Zur Geschichte von Kirchental gehören auch viele Fügungen. Ohne die Barockisierung der Kirche in St. Martin, wäre die gotische Madonna mit dem Stieglitz vermutlich nie über die „Zwischenstation Pfarrhausdachboden St. Martin“ in Kirchental gelandet. Ohne sie wiederum, wäre dort vermutlich nie der „Pinzgauer Dom“ gebaut worden, ohne sie gäbe es dort vermutlich auch nicht diese Menge an Votivtafeln, der größte Teil nicht um etwas bittend, sondern als Dank für eine Gebetserhörung. Es ist eben ein besonderer Ort. Am Ende des 2. Weltkrieges fügte sich etwas, das man vielleicht bestenfalls in einem amerikanischen Spielfilm erwarten würde: P. Wimmer wurde in herausfordernder Weise erneut mit seiner Nazigeschichte konfrontiert.
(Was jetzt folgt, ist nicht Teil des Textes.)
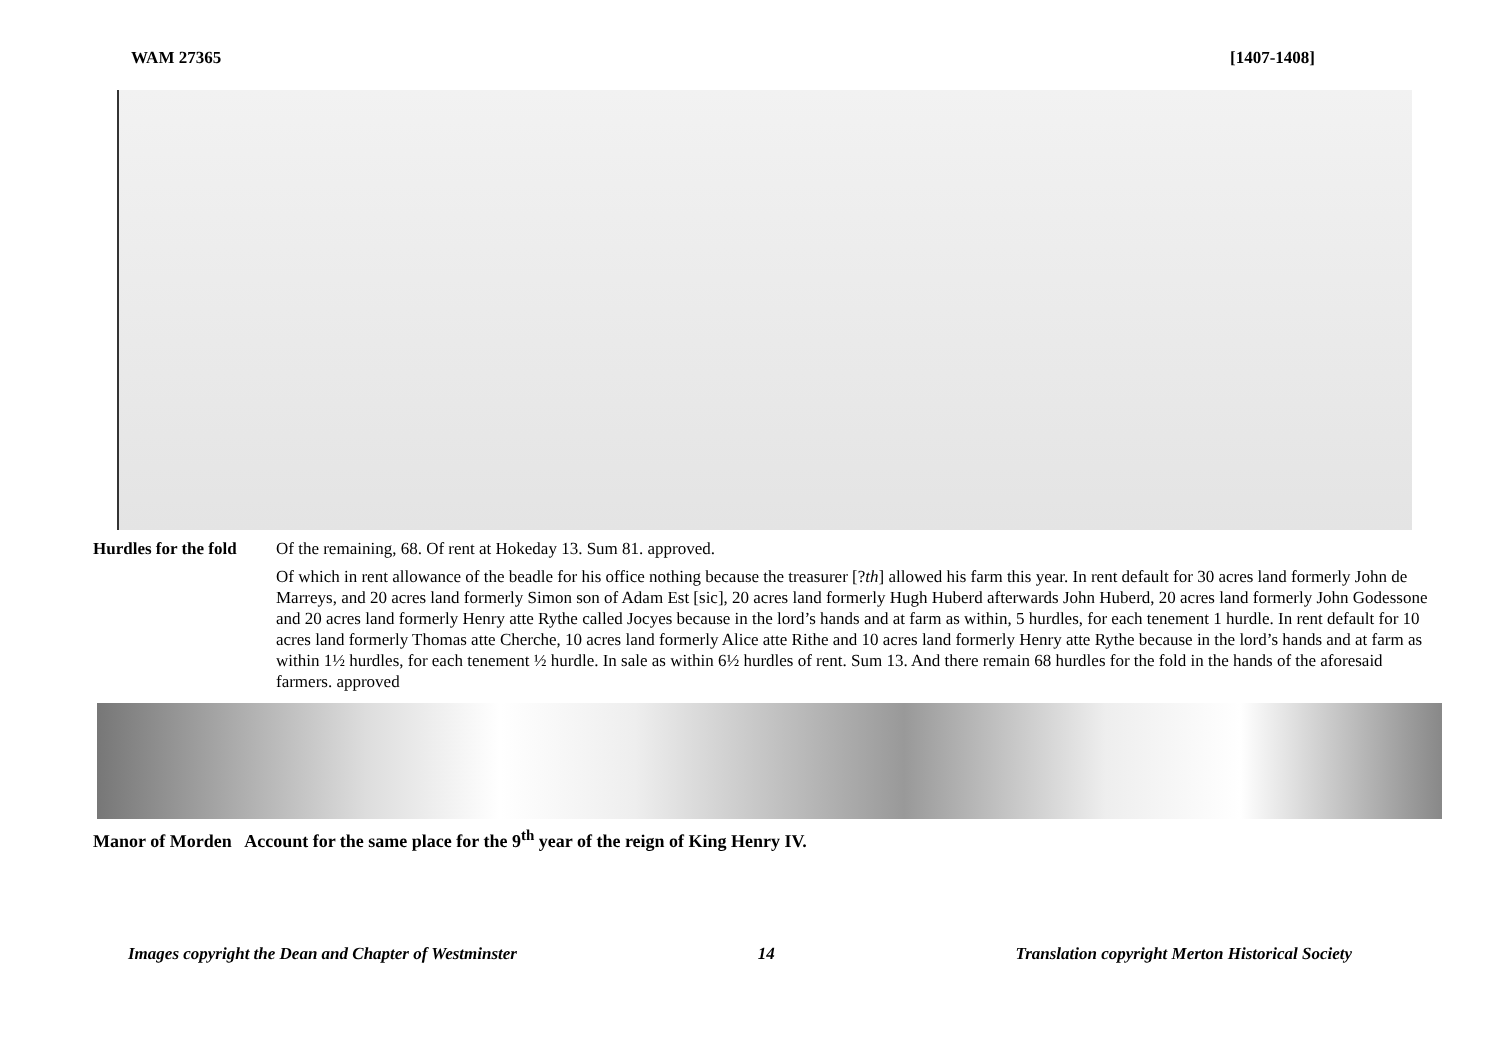WAM 27365 [1407-1408]
Hurdles for the fold
Of the remaining, 68. Of rent at Hokeday 13. Sum 81. approved.
Of which in rent allowance of the beadle for his office nothing because the treasurer [?th] allowed his farm this year. In rent default for 30 acres land formerly John de Marreys, and 20 acres land formerly Simon son of Adam Est [sic], 20 acres land formerly Hugh Huberd afterwards John Huberd, 20 acres land formerly John Godessone and 20 acres land formerly Henry atte Rythe called Jocyes because in the lord’s hands and at farm as within, 5 hurdles, for each tenement 1 hurdle. In rent default for 10 acres land formerly Thomas atte Cherche, 10 acres land formerly Alice atte Rithe and 10 acres land formerly Henry atte Rythe because in the lord’s hands and at farm as within 1½ hurdles, for each tenement ½ hurdle. In sale as within 6½ hurdles of rent. Sum 13. And there remain 68 hurdles for the fold in the hands of the aforesaid farmers. approved
Manor of Morden Account for the same place for the 9<sup>th</sup> year of the reign of King Henry IV.
Images copyright the Dean and Chapter of Westminster 14 Translation copyright Merton Historical Society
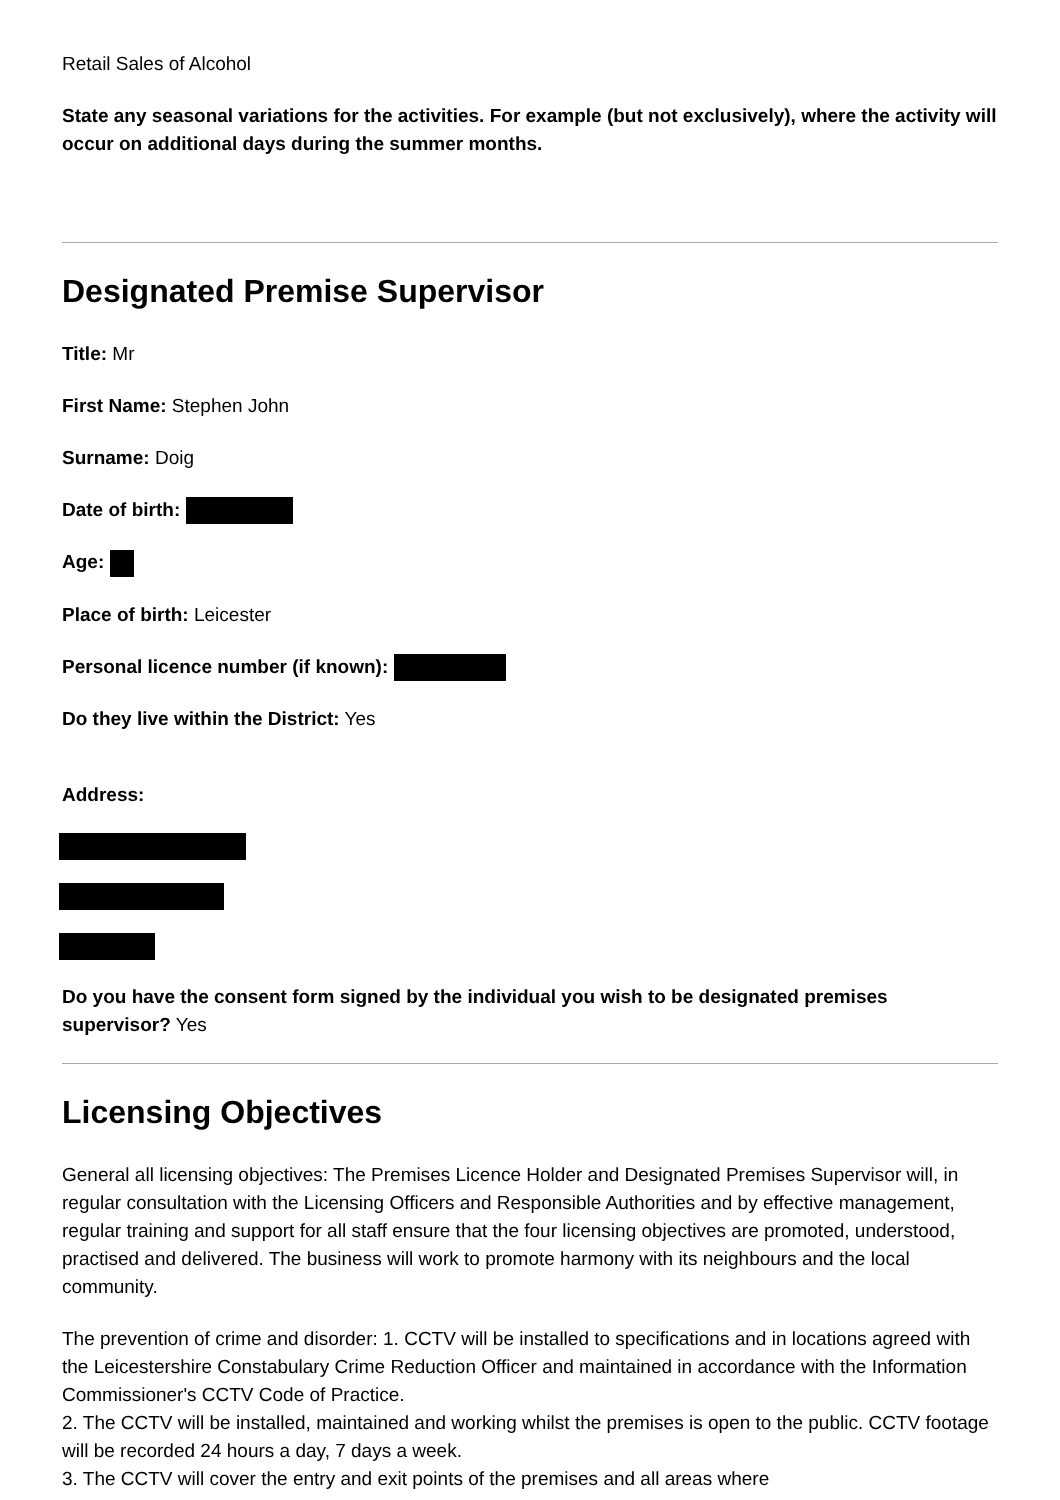Retail Sales of Alcohol
State any seasonal variations for the activities. For example (but not exclusively), where the activity will occur on additional days during the summer months.
Designated Premise Supervisor
Title: Mr
First Name: Stephen John
Surname: Doig
Date of birth:
Age:
Place of birth: Leicester
Personal licence number (if known):
Do they live within the District: Yes
Address:
Do you have the consent form signed by the individual you wish to be designated premises supervisor? Yes
Licensing Objectives
General all licensing objectives: The Premises Licence Holder and Designated Premises Supervisor will, in regular consultation with the Licensing Officers and Responsible Authorities and by effective management, regular training and support for all staff ensure that the four licensing objectives are promoted, understood, practised and delivered. The business will work to promote harmony with its neighbours and the local community.
The prevention of crime and disorder: 1. CCTV will be installed to specifications and in locations agreed with the Leicestershire Constabulary Crime Reduction Officer and maintained in accordance with the Information Commissioner's CCTV Code of Practice.
2. The CCTV will be installed, maintained and working whilst the premises is open to the public. CCTV footage will be recorded 24 hours a day, 7 days a week.
3. The CCTV will cover the entry and exit points of the premises and all areas where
Kam er 1939 quasi als Flüchtling (vor den Nazis) nach Kirchental, kam nun ein Flüchtling zu ihm. Martin Bormann, der älteste Sohn des Reichsleiters und Privatsekretärs Hitlers, war als Napolaschüler noch in den letzten Wochen des Krieges als 16-jähriger eingezogen und nach Italien geschickt worden. Auf seiner Flucht von dort am Ende des Krieges kam er in ein Hochtal (Hirschbichl) in der Nähe von Kirchental und fand, als Martin Bergmann, Aufnahme bei einem Bergbauern. Dieser war ein frommer Mann, der jeden Sonntag 1 ½ h zur Messe nach Kirchental ging und mit seinem Gast darüber ins Gespräch kam. Das Zeugnis des Bauern, beeindruckte den jungen Mann, der sich dann auch auf den Weg machte und mit P. Wimmer regelmäßig geistliche Gespräche führte. Dem entging das Geheimnis des jungen Mannes nicht, was ihn aber nicht hinderte, ihm zu helfen und ihn am Ende des Begleitungsprozesses zu taufen. Katholisch, offenbar trauten beide der Gültigkeit seiner evangelischen Taufe (mit Hitler als Taufpaten) nicht oder wollten ganz einfach eine klare Abgrenzung zu seiner Vorgeschichte setzen.
Auch das weitere ist filmreif: Ein Brief, adressiert an „Martin Bormann“, Kirchental, machte den Briefträger stutzig, der das an die amerikanische Verwaltung weitergab. Diese handelte sofort, verhaftete Martin zeitnah und brachte ihn nach München, um von ihm den Aufenthaltsort seines Vaters zu erfahren (der sich bei Kriegsende allerdings schon suizidiert hatte). P. Wimmer hatte die Mitbrüder in Birkeneck gebeten, sich um den jungen Mann zu kümmern. Sie nahmen ihn auch auf, als er aus der Haft entlassen wurde.
Nachholen des Abiturs in Ingolstadt, Theologiestudium in Innsbruck und Priesterweihe folgten – letztere in Kirchental. Filmreif eben! Natürlich war das ein gefundenes Fressen für die Presse, zu der P. Bormann eine gewisse Affinität hatte. Ohne Scheu sprach er von einem „vorbildlichen Vater“, obwohl der ihm schon als Kind sehr klar gemacht hatte, dass er seine Frau erschießen würde, wenn sie ein Verhältnis hätte und dass er, Martin, nach dem Endsieg endlich auf alle Priester schießen dürfe. Merke: Auch Priesterweihen schützen nicht vor falschen Idealisierungen.
Kurzfassung „Filmende“: Einige Jahre als Kongomissionar, später Mitglied eines Teams zur Berufepastoral, heftiger Autounfall mit langem Krankenhausaufenthalt, Laisierung, Heirat, Arbeit als Lehrer, Tod.

Nicht nur für P. Martin, auch für all die jungen MSC, die zum Studium in Innsbruck waren, war Kirchental mehr als eine gute Fügung. Heute noch kann man in den Schilderungen der Beteiligten die Begeisterung über die Aufenthalte in Kirchental spüren, sowohl im Sommer (Mithilfe bei der Ernte, Heuen etc.), als auch um Weihnachten (begabte musikalische Unterstützung der Liturgie). Diese Zeiten müssen legendär und unvergessliche Gemeinschaftserfahrungen gewesen sein, auch mit Skifahren auf dem Hang (besser: Hängle) hinter der Kirche (natürlich noch ohne Lift), Schneeballschlachten und nicht zuletzt dem Bau eines Riesenschneemanns, dem seine Höhe erlaubte, direkt in das Zimmer von P. Wimmer im 1. Stock zu blicken. Der nahm´s wie immer mit Humor, den uns unser Gründer ja schon in die Konstitutionen schrieb.